• _Task directions_
In the listing below, find each line containing "bidder" and report it.

• _Source data_
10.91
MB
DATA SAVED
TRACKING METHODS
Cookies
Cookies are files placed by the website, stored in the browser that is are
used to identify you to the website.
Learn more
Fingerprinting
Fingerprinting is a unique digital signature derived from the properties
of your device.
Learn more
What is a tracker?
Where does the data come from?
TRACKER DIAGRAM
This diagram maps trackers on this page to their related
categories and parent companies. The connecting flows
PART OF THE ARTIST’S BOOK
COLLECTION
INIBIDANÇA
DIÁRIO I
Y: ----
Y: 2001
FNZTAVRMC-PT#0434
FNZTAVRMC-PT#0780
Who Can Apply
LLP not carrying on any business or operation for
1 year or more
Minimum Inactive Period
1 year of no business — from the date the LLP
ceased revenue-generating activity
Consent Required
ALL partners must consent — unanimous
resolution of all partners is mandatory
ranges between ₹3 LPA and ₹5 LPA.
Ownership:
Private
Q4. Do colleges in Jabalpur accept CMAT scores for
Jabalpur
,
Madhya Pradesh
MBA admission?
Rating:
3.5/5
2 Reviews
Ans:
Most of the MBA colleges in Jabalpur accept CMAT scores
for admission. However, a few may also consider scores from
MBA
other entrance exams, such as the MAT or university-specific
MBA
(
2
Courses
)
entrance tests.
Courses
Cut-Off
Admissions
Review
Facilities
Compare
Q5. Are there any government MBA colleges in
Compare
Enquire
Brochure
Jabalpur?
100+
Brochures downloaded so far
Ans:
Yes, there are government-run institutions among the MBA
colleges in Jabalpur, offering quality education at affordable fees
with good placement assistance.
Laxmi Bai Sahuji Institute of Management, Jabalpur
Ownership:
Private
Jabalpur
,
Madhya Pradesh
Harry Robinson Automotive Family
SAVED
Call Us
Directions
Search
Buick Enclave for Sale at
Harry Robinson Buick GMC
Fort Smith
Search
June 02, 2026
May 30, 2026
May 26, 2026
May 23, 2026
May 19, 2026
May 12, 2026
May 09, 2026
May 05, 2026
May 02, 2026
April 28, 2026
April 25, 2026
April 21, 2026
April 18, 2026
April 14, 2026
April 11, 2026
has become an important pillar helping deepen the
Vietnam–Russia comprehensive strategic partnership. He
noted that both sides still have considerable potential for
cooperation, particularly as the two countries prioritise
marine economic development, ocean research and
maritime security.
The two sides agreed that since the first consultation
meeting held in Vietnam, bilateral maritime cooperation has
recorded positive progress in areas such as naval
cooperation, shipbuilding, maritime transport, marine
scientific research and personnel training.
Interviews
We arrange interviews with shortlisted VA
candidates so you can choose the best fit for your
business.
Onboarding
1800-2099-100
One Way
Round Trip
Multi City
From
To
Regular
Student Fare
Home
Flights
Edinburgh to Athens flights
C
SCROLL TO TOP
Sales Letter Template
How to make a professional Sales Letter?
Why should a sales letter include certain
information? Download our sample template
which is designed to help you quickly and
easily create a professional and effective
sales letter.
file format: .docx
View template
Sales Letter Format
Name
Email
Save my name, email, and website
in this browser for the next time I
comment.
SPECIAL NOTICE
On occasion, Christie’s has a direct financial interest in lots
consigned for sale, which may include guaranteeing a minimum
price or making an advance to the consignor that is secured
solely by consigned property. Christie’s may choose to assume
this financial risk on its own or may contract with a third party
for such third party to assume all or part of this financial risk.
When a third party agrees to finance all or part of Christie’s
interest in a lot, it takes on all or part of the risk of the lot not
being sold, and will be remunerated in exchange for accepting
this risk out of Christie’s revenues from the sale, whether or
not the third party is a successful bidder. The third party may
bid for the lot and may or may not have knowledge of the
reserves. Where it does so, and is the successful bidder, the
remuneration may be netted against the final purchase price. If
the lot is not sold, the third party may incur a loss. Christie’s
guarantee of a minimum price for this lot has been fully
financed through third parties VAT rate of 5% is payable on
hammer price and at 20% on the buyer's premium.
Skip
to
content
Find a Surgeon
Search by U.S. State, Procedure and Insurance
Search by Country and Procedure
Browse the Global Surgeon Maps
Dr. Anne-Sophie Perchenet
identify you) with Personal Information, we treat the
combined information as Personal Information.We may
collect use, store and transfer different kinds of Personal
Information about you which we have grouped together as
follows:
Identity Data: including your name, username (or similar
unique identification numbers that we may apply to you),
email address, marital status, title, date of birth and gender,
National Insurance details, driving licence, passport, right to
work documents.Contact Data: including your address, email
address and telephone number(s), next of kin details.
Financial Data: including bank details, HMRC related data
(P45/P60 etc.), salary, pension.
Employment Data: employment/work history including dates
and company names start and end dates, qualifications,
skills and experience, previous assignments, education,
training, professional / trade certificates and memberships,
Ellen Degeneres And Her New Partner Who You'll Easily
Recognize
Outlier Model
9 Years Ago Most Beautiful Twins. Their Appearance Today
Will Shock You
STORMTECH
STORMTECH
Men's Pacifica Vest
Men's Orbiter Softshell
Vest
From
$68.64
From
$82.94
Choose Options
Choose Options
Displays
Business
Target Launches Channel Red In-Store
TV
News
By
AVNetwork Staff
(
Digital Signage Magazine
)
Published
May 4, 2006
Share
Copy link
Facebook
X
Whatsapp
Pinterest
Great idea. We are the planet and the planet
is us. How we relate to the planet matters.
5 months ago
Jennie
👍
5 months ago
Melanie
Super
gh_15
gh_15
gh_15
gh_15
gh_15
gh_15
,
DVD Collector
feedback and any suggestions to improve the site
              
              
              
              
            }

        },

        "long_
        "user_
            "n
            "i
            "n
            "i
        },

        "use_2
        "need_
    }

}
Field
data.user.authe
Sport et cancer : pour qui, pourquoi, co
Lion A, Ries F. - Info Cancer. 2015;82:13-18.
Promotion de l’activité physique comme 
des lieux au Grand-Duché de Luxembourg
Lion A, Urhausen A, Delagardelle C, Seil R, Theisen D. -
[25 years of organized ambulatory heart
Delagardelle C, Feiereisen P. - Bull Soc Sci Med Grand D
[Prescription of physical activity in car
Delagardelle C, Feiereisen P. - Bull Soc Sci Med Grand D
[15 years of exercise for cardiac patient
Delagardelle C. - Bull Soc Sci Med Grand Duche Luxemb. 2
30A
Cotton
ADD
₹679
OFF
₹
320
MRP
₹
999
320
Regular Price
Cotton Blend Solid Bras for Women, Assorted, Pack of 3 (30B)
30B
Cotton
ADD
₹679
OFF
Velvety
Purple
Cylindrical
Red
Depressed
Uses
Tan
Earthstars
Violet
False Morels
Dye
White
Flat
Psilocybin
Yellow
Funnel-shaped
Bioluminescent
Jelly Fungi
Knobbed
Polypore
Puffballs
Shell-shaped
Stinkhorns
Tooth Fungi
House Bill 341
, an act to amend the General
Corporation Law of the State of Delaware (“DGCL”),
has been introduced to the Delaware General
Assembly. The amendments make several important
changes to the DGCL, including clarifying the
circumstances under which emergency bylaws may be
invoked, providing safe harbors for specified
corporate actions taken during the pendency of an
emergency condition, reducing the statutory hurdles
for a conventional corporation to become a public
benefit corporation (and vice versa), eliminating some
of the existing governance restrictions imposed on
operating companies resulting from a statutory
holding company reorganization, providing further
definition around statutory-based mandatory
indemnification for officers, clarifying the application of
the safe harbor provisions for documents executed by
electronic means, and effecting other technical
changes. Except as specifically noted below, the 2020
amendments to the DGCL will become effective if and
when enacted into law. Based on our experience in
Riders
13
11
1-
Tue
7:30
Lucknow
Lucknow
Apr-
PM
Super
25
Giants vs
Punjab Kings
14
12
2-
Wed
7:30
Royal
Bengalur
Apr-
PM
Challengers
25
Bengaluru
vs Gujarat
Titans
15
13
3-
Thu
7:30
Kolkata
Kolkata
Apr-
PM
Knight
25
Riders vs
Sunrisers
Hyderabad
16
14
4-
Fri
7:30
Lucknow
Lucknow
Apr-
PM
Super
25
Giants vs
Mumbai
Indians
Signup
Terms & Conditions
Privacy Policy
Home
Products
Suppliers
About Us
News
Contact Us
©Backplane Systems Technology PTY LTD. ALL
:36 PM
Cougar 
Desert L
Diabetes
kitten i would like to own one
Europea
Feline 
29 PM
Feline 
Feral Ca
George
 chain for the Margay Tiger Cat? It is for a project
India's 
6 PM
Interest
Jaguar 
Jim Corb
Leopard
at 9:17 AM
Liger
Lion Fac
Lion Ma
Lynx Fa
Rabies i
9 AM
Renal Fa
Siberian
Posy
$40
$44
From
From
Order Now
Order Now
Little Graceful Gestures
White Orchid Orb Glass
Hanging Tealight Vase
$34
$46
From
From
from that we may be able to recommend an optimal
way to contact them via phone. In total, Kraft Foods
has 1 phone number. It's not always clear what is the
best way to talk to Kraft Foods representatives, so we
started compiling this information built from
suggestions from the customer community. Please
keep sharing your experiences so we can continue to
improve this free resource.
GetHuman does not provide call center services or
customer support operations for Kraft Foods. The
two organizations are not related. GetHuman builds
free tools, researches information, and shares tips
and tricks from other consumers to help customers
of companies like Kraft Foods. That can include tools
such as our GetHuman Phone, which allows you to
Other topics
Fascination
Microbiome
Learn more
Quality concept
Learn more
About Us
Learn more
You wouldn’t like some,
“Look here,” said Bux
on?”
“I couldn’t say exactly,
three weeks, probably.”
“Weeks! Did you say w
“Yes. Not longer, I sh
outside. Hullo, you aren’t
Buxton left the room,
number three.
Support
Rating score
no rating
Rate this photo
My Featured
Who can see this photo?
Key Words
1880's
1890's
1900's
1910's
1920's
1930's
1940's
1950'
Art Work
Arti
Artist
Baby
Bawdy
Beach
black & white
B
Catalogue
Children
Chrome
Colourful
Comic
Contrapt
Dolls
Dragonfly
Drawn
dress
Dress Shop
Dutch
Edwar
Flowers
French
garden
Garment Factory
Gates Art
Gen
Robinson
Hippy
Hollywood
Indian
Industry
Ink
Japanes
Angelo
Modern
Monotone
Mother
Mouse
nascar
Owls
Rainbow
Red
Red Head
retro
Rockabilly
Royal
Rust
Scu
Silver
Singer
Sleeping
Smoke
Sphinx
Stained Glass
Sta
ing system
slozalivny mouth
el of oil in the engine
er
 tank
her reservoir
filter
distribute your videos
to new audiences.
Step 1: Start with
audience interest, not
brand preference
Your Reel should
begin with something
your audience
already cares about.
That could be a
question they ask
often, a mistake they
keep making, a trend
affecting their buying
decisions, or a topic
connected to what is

• _Answer area_
not the third party is a successful bidder. The third party may
reserves. Where it does so, and is the successful bidder, the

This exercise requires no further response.